La mujer me miró boquiabierta y, a continuación, se acercó y me agarró las manos.

—¿No me digas que eres la hija de Alice? —preguntó entrecortadamente—. ¡Oh! Debería haberme dado cuenta. Os parecéis muchísimo o, mejor dicho, os pareceríais si no fuera por los encantos que utiliza. ¡No sabes cuánto me alegro de conocerte!

¿
Perdón
? La mujer movía mi brazo de arriba abajo con entusiasmo y cuando miré a Quen, me di cuenta de que estaba flipando tanto como yo.

—En realidad hoy no estamos abiertos, querida —me confió con una fami­liaridad que me dejó aturdida—. No obstante, si esperas un momento, hablaré con Renfold. Estoy segura de que no le importará quedarse un rato más para atenderte. Los hechizos alisadores de tu madre han salvado nuestra reputación en numerosas ocasiones.

—¿Los alisadores de pelo de mi madre? —acerté a preguntar mientras le agarraba la muñeca y liberaba mi mano de la suya. Ella tenía que hablar seriamente. Aquello estaba sobrepasando los límites. ¿Cuánto tiempo llevaba dedicándose al contrabando de hechizos?

La mujer que, según la etiqueta de identificación bordeada de perlas verdes se llamaba Sylvia, me sonrió y me guiñó un ojo como si fuéramos amigas de toda la vida.

—¿No creerás que eres la única que tiene un pelo difícil de hechizar? —dijo. A continuación alargó el brazo y me pasó la mano por el cabello con ternura, como si fuera una preciosidad y no una fuente constante de quebraderos de cabeza—. Nunca entenderé por qué nadie está satisfecho con lo que la natura­leza le ha dado. Creo que es maravilloso que tú te sientas orgullosa del tuyo.

Tal vez «orgullosa» no era la palabra más acertada para describir lo que opinaba de mi pelo, pero no estaba dispuesta a empezar una discusión sobre peinados.

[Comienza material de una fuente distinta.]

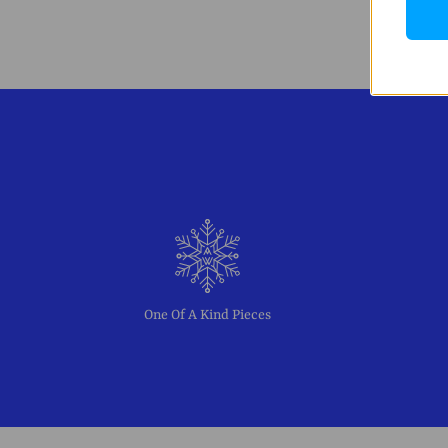
One Of A Kind Pieces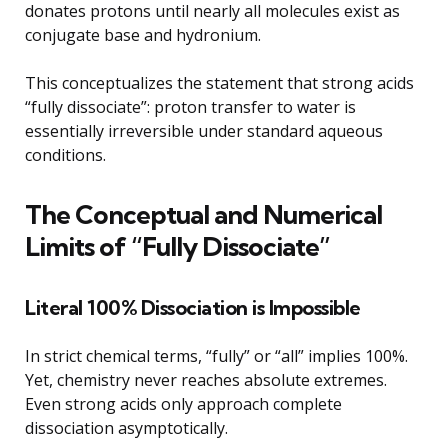
donates protons until nearly all molecules exist as
conjugate base and hydronium.
This conceptualizes the statement that strong acids
“fully dissociate”: proton transfer to water is
essentially irreversible under standard aqueous
conditions.
The Conceptual and Numerical
Limits of “Fully Dissociate”
Literal 100% Dissociation is Impossible
In strict chemical terms, “fully” or “all” implies 100%.
Yet, chemistry never reaches absolute extremes.
Even strong acids only approach complete
dissociation asymptotically.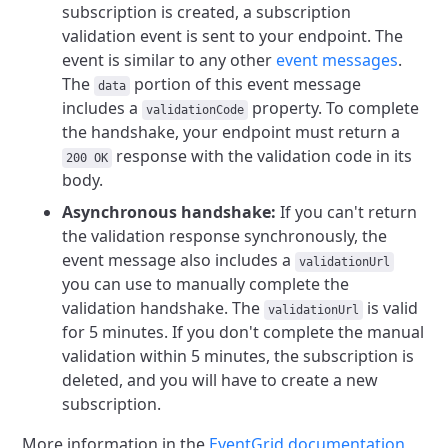
subscription is created, a subscription
validation event is sent to your endpoint. The
event is similar to any other
event messages
.
The
portion of this event message
data
includes a
property. To complete
validationCode
the handshake, your endpoint must return a
response with the validation code in its
200 OK
body.
Asynchronous handshake:
If you can't return
the validation response synchronously, the
event message also includes a
validationUrl
you can use to manually complete the
validation handshake. The
is valid
validationUrl
for 5 minutes. If you don't complete the manual
validation within 5 minutes, the subscription is
deleted, and you will have to create a new
subscription.
More information in the
EventGrid documentation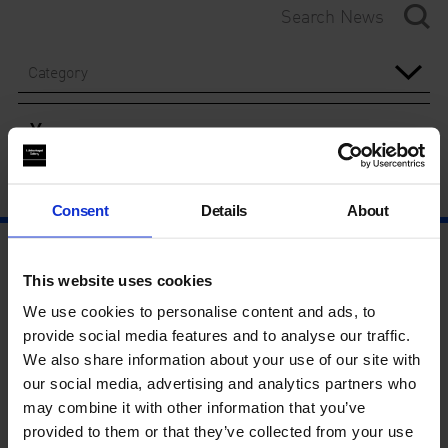
Category
Year
Consent
Details
About
This website uses cookies
We use cookies to personalise content and ads, to
provide social media features and to analyse our traffic.
We also share information about your use of our site with
our social media, advertising and analytics partners who
may combine it with other information that you’ve
provided to them or that they’ve collected from your use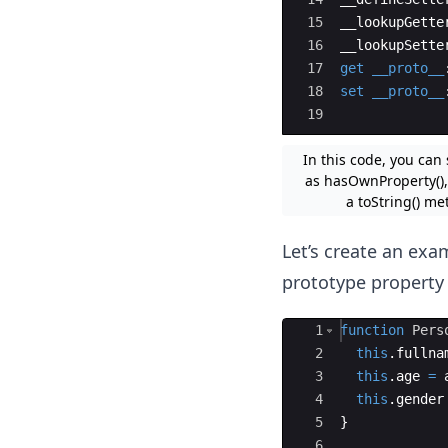
15
__lookupGette
16
__lookupSette
17
get
__proto__
18
set
__proto__
19
In this code, you can
as hasOwnProperty(), 
a toString() me
Let’s create an exa
prototype property 
Ace Editor
1
function
Pers
2
this
.
fullna
3
this
.
age
=
4
this
.
gender
5
}
6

—Ummm, necesito hablar con Trent. Sigue aquí, ¿verdad?

La dependienta parecía sorprendida de que mi relación con uno de los sol­teros más codiciados fuera tan estrecha como para llamarlo por su nombre de pila. Luego miró a Quen y, al ver que asentía con la cabeza, nos condujo hacia el interior de la tienda con un escueto «Síganme, por favor».

Una vez que nos pusimos en marcha, empecé a sentirme mejor, a pesar de los murmullos del personal mientras caminábamos detrás de Sylvia por un camino flanqueado de suntuosos vestidos. La tienda despedía un cautivador olor a telas caras y perfumes exóticos unidos a un ligero dejo de ozono que indicaba que allí se hacían y se invocaban líneas luminosas. Otras criaturas terrestres abarcaba todo lo que tenía que ver con los disfraces, de manera que no solo vendían todo tipo de trajes y prótesis, sino también los hechizos necesarios para convertirse en quien tú quisieras. No disponían de tienda
on-line
, y la única forma de adquirir sus productos era pidiendo cita. No pude evitar preguntarme qué tipo de disfraz estaría buscando Trent.